*Assigned task*
If a line of the data below holds the word "Adhesive", list it.

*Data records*
────────
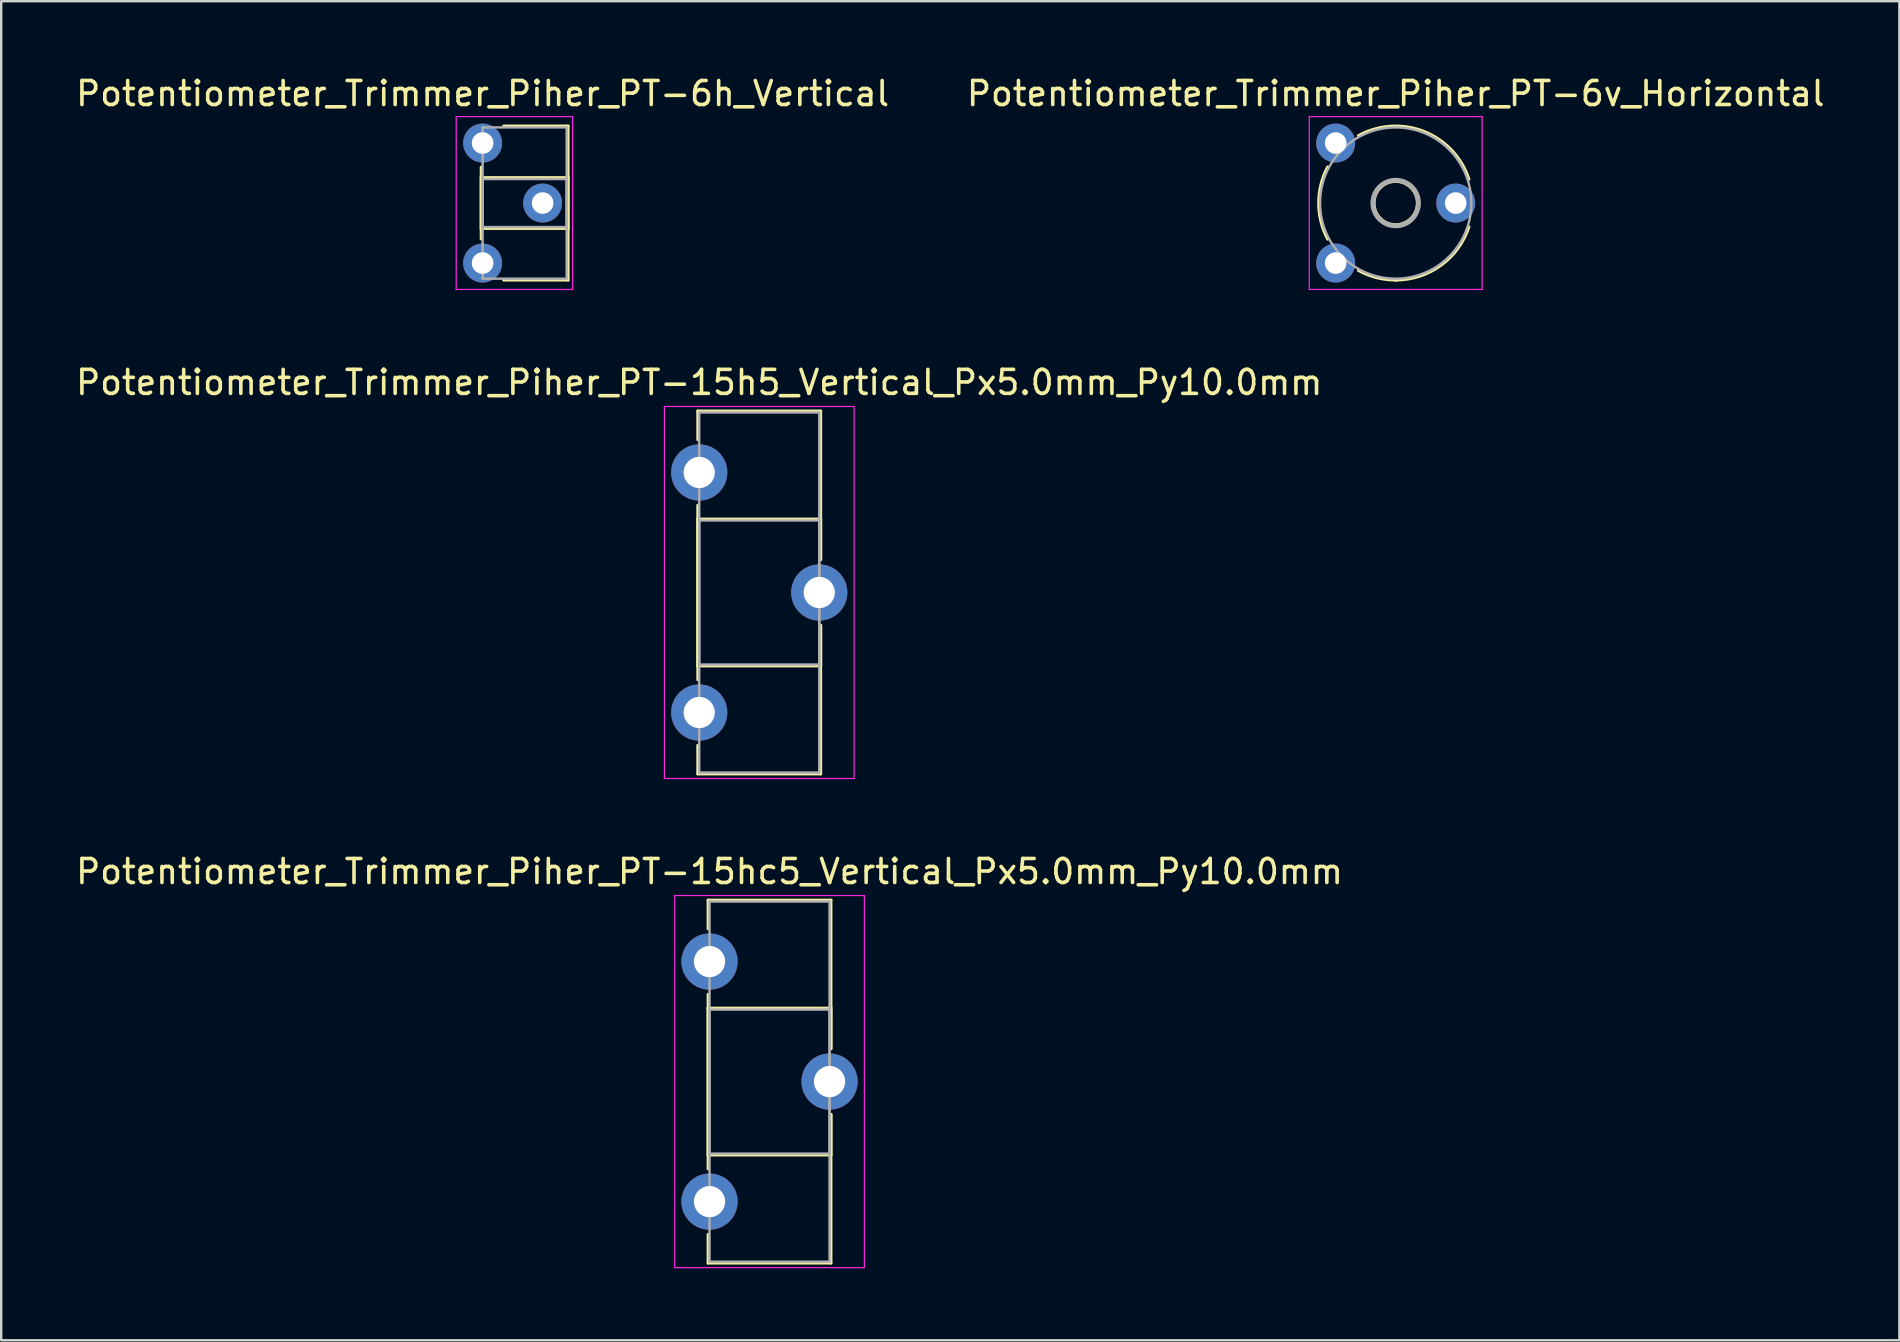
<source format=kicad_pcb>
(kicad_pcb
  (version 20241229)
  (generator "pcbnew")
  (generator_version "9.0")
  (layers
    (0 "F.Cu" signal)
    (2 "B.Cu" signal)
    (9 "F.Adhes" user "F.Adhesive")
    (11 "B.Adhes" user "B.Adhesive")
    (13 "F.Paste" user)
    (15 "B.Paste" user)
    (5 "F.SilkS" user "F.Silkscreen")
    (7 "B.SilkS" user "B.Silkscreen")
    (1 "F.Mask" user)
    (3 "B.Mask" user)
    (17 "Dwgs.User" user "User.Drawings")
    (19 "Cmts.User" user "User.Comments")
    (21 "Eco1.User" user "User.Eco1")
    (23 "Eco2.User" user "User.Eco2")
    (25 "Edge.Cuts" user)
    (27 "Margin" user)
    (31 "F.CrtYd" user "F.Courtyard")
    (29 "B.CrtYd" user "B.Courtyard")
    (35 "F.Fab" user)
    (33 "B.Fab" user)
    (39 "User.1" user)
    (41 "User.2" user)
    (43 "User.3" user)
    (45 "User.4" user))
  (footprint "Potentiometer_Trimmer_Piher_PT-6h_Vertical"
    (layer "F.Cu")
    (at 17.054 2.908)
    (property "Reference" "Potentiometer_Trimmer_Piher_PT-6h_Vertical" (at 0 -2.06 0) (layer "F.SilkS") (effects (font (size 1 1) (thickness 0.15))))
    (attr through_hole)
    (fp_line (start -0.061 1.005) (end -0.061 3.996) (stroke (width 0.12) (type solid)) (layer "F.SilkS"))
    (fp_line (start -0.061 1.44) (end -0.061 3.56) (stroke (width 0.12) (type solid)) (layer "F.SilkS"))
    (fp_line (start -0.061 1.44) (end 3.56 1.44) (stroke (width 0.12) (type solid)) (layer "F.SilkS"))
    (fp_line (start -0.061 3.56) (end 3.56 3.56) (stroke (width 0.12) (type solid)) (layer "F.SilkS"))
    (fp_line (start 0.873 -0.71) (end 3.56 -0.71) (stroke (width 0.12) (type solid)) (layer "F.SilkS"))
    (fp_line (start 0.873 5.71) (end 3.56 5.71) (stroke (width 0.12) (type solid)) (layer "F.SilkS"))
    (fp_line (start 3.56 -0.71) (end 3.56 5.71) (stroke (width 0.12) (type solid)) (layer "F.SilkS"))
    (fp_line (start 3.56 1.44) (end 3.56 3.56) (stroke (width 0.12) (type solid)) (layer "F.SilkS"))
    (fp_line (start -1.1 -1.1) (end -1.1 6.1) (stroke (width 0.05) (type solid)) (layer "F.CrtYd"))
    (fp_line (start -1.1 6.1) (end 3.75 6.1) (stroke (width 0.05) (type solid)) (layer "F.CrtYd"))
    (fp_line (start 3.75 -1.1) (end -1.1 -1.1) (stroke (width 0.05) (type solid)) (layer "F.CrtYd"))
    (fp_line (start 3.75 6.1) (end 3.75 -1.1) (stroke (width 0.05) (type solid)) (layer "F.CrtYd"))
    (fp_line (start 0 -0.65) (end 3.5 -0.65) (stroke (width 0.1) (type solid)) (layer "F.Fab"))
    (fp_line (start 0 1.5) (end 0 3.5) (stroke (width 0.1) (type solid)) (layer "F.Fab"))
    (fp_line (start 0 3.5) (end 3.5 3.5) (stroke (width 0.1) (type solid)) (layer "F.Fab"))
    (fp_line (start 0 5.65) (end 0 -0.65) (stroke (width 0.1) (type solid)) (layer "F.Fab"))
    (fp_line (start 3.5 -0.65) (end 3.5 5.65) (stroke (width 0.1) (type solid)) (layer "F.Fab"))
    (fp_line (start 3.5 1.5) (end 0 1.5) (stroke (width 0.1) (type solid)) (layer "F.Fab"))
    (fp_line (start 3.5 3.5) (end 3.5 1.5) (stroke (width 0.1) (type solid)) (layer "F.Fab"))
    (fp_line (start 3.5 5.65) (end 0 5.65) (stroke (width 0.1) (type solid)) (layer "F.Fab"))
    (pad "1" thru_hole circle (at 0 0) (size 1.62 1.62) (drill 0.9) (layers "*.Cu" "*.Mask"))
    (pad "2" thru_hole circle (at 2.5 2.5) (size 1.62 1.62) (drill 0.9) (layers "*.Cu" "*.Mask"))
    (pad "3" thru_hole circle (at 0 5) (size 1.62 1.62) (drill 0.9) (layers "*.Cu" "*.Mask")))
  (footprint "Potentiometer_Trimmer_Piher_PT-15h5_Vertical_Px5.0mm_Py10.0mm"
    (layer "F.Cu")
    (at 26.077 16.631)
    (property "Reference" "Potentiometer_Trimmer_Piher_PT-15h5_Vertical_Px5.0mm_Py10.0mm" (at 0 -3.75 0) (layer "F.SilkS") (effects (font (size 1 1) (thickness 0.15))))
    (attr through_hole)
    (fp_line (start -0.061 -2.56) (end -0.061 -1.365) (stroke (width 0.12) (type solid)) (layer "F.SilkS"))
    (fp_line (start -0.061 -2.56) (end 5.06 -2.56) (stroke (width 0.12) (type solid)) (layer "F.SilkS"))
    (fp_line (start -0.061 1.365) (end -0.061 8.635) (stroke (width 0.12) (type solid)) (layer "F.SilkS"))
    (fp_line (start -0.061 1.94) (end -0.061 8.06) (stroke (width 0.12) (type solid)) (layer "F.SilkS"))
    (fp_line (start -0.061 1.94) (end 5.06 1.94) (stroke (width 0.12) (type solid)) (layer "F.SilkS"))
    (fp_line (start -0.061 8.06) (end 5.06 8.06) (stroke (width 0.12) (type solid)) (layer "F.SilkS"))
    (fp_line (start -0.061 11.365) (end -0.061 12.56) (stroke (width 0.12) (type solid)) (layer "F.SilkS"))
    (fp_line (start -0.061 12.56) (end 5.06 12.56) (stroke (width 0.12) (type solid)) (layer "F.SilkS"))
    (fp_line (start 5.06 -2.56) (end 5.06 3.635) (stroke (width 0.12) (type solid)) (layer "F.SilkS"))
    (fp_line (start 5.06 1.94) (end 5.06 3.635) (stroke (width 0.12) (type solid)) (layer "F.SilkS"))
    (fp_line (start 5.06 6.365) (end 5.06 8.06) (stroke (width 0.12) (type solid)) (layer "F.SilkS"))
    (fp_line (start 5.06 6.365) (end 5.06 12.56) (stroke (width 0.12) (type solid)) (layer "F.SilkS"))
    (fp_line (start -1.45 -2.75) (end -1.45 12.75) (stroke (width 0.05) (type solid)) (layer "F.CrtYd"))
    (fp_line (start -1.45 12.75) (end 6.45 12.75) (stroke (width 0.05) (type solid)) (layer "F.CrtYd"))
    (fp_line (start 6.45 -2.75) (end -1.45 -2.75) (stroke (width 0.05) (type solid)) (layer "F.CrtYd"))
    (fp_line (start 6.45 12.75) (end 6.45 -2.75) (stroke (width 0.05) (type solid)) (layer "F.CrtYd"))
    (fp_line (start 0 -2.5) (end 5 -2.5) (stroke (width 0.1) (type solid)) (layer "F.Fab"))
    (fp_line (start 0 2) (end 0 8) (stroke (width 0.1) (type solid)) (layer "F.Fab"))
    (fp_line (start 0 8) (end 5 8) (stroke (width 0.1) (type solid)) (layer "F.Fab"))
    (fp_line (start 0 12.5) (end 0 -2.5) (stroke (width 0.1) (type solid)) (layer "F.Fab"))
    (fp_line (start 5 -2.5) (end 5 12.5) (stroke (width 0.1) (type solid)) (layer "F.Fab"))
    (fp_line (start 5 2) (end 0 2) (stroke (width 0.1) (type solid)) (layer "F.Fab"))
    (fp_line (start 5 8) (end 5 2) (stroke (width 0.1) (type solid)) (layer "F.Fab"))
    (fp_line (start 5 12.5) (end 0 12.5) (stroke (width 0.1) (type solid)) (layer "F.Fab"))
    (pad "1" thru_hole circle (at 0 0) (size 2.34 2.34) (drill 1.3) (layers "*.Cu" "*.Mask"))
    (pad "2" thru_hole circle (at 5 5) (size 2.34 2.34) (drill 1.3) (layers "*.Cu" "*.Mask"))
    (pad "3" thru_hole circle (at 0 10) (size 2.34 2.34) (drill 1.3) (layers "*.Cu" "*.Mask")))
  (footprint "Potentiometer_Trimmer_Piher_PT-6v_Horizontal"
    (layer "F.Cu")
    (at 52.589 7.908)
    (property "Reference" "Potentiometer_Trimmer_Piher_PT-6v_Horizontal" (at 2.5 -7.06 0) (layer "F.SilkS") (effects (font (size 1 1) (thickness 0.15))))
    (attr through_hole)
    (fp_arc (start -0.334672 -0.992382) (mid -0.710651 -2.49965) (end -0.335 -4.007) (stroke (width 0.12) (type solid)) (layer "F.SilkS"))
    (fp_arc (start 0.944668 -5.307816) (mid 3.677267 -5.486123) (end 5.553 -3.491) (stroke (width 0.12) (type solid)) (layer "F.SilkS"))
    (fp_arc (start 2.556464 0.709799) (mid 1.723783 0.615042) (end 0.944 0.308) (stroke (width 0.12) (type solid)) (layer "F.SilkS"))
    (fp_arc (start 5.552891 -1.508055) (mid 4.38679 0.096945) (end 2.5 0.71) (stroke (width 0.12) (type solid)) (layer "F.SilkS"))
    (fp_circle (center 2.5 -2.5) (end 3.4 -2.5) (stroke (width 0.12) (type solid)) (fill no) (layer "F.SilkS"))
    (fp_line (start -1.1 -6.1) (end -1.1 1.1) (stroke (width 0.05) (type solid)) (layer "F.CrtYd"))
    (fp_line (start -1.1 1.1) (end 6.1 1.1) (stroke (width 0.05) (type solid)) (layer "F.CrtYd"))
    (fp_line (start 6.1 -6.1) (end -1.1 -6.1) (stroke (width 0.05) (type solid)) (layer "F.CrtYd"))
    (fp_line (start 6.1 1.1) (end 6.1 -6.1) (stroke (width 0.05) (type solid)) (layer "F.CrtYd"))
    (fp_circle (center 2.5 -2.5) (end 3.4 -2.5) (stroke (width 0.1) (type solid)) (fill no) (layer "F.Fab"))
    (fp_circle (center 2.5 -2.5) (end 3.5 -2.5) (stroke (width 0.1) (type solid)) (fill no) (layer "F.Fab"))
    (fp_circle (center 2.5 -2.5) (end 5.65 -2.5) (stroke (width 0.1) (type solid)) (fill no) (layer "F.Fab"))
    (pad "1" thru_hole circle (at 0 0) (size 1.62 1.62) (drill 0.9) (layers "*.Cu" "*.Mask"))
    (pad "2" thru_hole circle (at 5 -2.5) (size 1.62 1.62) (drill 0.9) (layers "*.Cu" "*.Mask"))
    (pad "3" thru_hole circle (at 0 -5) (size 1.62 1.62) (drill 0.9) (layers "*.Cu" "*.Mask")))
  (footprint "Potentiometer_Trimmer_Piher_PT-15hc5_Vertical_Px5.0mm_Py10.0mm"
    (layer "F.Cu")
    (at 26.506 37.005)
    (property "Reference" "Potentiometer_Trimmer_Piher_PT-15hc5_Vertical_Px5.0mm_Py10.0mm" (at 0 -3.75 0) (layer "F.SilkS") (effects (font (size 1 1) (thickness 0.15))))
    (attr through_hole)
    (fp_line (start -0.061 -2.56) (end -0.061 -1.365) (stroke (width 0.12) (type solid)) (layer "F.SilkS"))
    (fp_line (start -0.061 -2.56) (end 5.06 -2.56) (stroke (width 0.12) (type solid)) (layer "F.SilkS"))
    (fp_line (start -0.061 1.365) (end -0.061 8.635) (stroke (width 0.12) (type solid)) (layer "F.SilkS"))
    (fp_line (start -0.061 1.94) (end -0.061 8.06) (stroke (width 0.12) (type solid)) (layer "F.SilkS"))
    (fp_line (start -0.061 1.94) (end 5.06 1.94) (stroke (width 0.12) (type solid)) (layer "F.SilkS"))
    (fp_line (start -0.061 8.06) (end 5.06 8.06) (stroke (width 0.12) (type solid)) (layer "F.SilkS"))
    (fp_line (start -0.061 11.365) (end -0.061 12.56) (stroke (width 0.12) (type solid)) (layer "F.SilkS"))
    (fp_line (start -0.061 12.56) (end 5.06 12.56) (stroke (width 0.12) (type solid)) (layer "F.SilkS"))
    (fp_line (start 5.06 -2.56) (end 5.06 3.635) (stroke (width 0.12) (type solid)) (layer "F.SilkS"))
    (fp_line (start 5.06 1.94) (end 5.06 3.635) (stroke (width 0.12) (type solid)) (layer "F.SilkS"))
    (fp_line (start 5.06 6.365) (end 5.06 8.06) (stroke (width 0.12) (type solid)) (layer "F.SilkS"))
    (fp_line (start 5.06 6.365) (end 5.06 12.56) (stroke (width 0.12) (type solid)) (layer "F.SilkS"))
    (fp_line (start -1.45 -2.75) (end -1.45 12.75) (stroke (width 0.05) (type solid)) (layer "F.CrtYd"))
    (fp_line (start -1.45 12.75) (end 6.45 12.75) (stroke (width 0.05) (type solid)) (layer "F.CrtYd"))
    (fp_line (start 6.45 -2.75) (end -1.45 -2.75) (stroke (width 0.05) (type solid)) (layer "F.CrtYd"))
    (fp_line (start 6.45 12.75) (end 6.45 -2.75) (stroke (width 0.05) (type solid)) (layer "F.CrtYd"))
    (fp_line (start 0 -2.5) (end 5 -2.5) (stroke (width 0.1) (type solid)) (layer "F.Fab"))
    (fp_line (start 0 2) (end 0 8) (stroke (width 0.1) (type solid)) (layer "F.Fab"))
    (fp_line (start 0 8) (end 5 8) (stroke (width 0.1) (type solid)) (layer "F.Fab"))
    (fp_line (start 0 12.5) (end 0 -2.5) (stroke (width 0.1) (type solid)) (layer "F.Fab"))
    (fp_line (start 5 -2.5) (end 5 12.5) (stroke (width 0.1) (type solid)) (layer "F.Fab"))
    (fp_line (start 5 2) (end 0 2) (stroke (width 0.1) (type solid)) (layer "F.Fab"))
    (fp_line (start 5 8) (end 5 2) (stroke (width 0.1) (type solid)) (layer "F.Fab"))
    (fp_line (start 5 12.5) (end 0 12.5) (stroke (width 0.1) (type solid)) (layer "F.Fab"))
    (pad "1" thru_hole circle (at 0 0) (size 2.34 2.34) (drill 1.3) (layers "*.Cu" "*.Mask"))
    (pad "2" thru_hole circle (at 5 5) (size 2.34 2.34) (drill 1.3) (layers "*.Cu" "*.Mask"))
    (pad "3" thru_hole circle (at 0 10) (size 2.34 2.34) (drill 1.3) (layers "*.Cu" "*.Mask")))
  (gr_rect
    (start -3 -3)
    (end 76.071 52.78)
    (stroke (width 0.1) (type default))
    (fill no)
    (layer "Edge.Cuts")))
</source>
────────
*Answer space*
    (9 "F.Adhes" user "F.Adhesive")
    (11 "B.Adhes" user "B.Adhesive")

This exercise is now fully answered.